В этом году было столько значимых премьер и российских авторов (спектакль «В чаще» в Центре имени Мейерхольда, премьеры симфонических произведений в исполнении ГАСО и Владимира Юровского, проект-посвящение Лесасерме Похунахис), и зарубежных (хотя бы премьеры Георга Хааса, Франка Бедросяна, Cтефана Принса), что, к счастью, есть из чего выбрать. Исключительно важной премьерой для меня в уходящем году стал музыкальный театр Маноса Цангариса на фестивале «Ультима» в Осло под названием Winzig (в переводе с немецкого — «крохотный»), которому сам автор дает подзаголовок «Музыкально-театральные миниатюры, театр для дома». И действительно, главной особенностью этого музыкального театра является то, что в новой реализации этого work-in-progress Цангариса ему на откуп было отдано все шестиэтажное здание Sentralen, где миниатюрные части спектакля исполнялись на всех этажах, в подвале, на лестницах и даже в лифте. При этом у входа публике раздавалась карта здания со всеми указанными событиями, а зритель/слушатель мог выбрать свой порядок просмотра.
Несмотря на всю глобальность замысла, при посещении большинства миниатюр слушатель оказывается в удивительно камерной и интимной обстановке небольших комнат, где нет сцены и занавеса, в помещении присутствует не более пяти-семи человек, а сценическо-музыкальное действие разворачивается в метрах или даже сантиметрах от посетителей. Все миниатюры длятся не более пяти минут, они не связаны общим сюжетом — скорее, наоборот: каждая создает абсолютно уникальную ситуацию, в которой основными действующими «лицами» становятся то реальные музыканты, то движущиеся в полной темноте вокруг слушателей объекты, то лифтер, то сами посетители, смотрящие друг на друга сквозь странные декорации, нарочито видимые лишь с одной стороны. Объединяет же все это действо хор, пение которого в связи с особенностями конструкции здания слышно практически во всех его частях, а также солист, благодаря дистанционному управлению играющий на объектах, расположенных на разных этажах здания.
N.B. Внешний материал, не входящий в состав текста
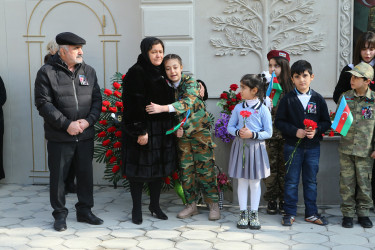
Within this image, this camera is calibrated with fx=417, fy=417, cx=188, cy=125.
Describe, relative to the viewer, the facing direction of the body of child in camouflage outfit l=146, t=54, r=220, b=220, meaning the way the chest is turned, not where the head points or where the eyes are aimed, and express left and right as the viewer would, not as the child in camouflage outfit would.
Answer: facing the viewer and to the left of the viewer

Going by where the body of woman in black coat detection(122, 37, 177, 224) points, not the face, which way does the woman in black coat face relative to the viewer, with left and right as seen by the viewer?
facing the viewer and to the right of the viewer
Несмотря на то что подобная практика предоставления целого дома композиторам для исполнения сочинений становится довольно-таки распространенной на фестивалях современной музыки, этот проект мне представляется уникальным и по подходу к форме (слушатель может составить ее сам из предложенных миниатюр по аналогии с посещением выставки), и по самому языку, где разные медиа (свет, видео, музыканты, объекты, пространство) столь синкретичны, что жанр иногда становится сложно определить, и по организации самого процесса восприятия, когда в рамках театрального проекта удается создать невероятное ощущение контакта со сценическим действием: ведь исполнение происходит чуть ли не индивидуально для каждого. Поэтому верю, что этот проект откроет новые перспективы и для самого Цангариса, и для всех, кто его увидел и услышал.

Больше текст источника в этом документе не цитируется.